The statement said that the harassing phone calls had been conducted “at the volition of the activists themselves, who felt injured by the willingness of commercial and state bodies to capitulate to illegitimate pressure to boycott Hapeles.”

Supporters of the paper “worked in a legal manner while using their basic consumer rights to receive equal treatment and fair service” while expressing their dissatisfaction with those who complied with the boycott of the newspaper.

Hapeles is the mouthpiece of a renegade haredi group known as the Jerusalem Faction and led by 84-year-old Rabbi Shmuel Auerbach.

Auerbach and his Jerusalem Faction have rebelled against the mainstream non-hassidic haredi leadership and its political movement Degel Hatorah, which is served by the Yated Ne’eman newspaper.

In February 2014, the rabbinic leaders of the mainstream haredi community Rabbis Aharon Leib Shteinman, 102, and Rabbi Haim Kanievsky, 87, wrote a public letter calling on the haredi community not to advertise in Hapeles.

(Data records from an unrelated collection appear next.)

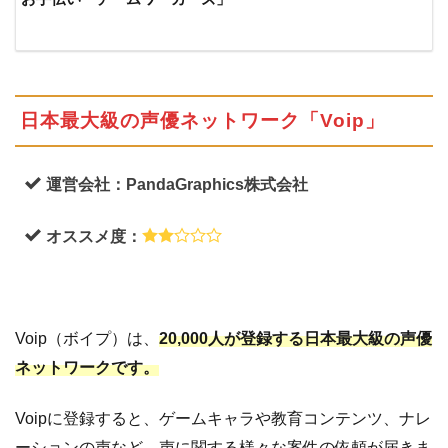
日本最大級の声優ネットワーク「Voip」
運営会社：PandaGraphics株式会社
オススメ度：
Voip（ボイプ）は、
20,000人が登録する日本最大級の声優
ネットワークです。
Voipに登録すると、ゲームキャラや教育コンテンツ、ナレ
ーションの声など、声に関する様々な案件の依頼が届きま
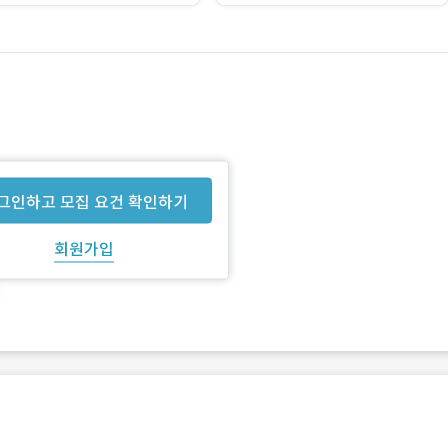
그인하고 모집 요건 확인하기
회원가입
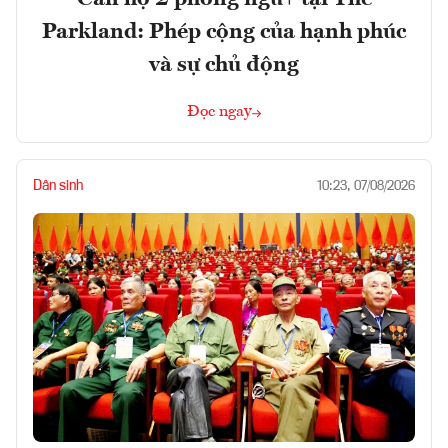
Parkland: Phép cộng của hạnh phúc
và sự chủ động
Đọc ngay
Dân sinh
10:23, 07/08/2026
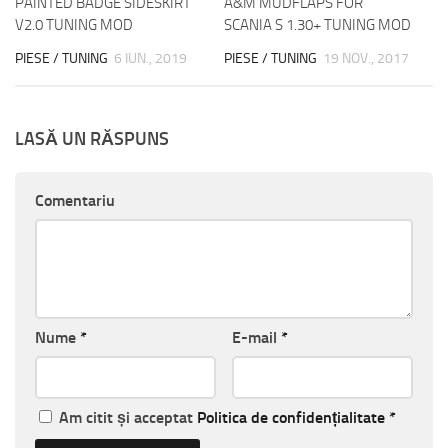
PAINTED BADGE SIDESKIRT
A&M MUDFLAPS FOR
V2.0 TUNING MOD
SCANIA S 1.30+ TUNING MOD
PIESE / TUNING
6 IUN., 2019
PIESE / TUNING
19 NOV., 2017
LASĂ UN RĂSPUNS
Comentariu
Nume
*
E-mail
*
Am citit și acceptat
Politica de confidențialitate
*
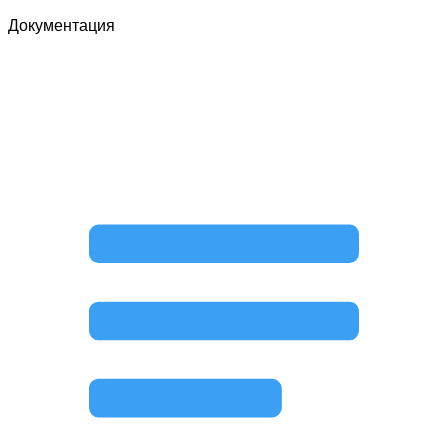
Документация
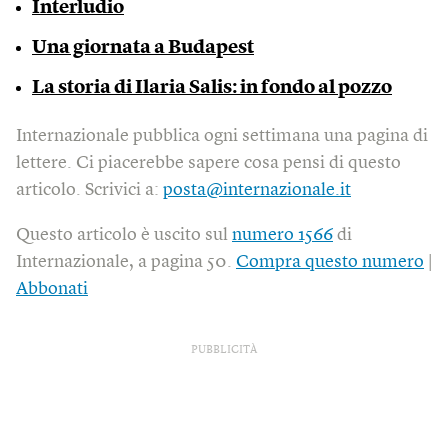
Interludio
Una giornata a Budapest
La storia di Ilaria Salis: in fondo al pozzo
Internazionale pubblica ogni settimana una pagina di
lettere. Ci piacerebbe sapere cosa pensi di questo
articolo. Scrivici a:
posta@internazionale.it
Questo articolo è uscito sul
numero 1566
di
Internazionale, a pagina 50.
Compra questo numero
|
Abbonati
PUBBLICITÀ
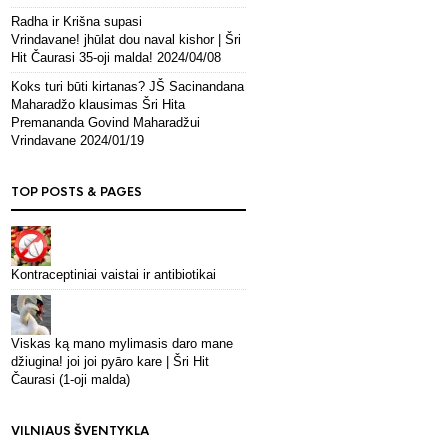
Radha ir Krišna supasi
Vrindavane! jhūlat dou naval kishor | Šri
Hit Čaurasi 35-oji malda!
2024/04/08
Koks turi būti kirtanas? JŠ Sacinandana
Maharadžo klausimas Šri Hita
Premananda Govind Maharadžui
Vrindavane
2024/01/19
TOP POSTS & PAGES
Kontraceptiniai vaistai ir antibiotikai
Viskas ką mano mylimasis daro mane
džiugina! joi joi pyāro kare | Šri Hit
Čaurasi (1-oji malda)
VILNIAUS ŠVENTYKLA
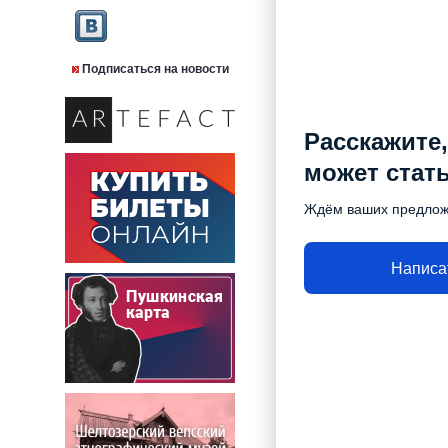
Подписаться на новости
Расскажите,
может стат
Ждём ваших предло
Написа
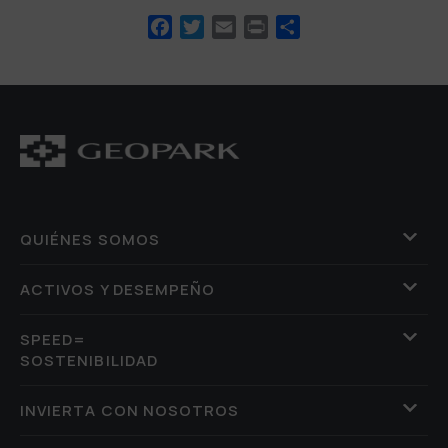
Facebook
Twitter
Email
Print
Compartir
QUIÉNES SOMOS
ACTIVOS Y DESEMPEÑO
SPEED=
SOSTENIBILIDAD
INVIERTA CON NOSOTROS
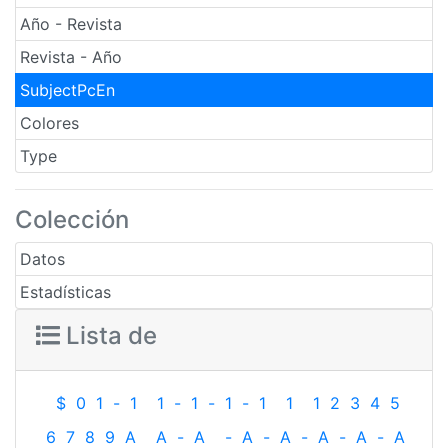
Año - Revista
Revista - Año
SubjectPcEn
Colores
Type
Colección
Datos
Estadísticas
Lista de
$
0
1
-
1
1
-
1
-
1
-
1
1
1
2
3
4
5
6
7
8
9
A
A
-
A
-
A
-
A
-
A
-
A
-
A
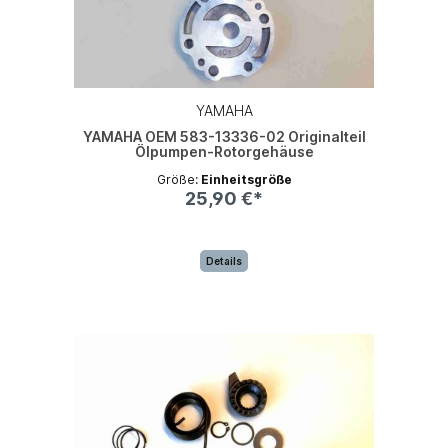
YAMAHA
YAMAHA OEM 583-13336-02 Originalteil
Ölpumpen-Rotorgehäuse
Größe:
Einheitsgröße
25,90 €*
Details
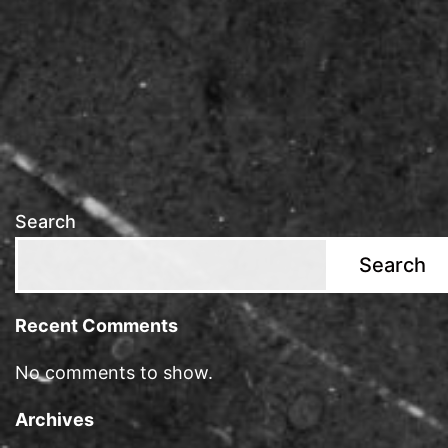
Search
Search
Recent Comments
No comments to show.
Archives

The two rabbis criticized Hapeles for “besmirching Torah sages and spreading hatred among those who fear God,” and then “called to all those for whom fear of God is in their heart not to allow this newspaper to enter their house in anyway and not to help it in anyway, not to be interviewed in it and not to advertise anything with it in any way, and those who do advertise in it should know that they are assisting the desecration of God’s name in supporting this illegitimate enterprise.”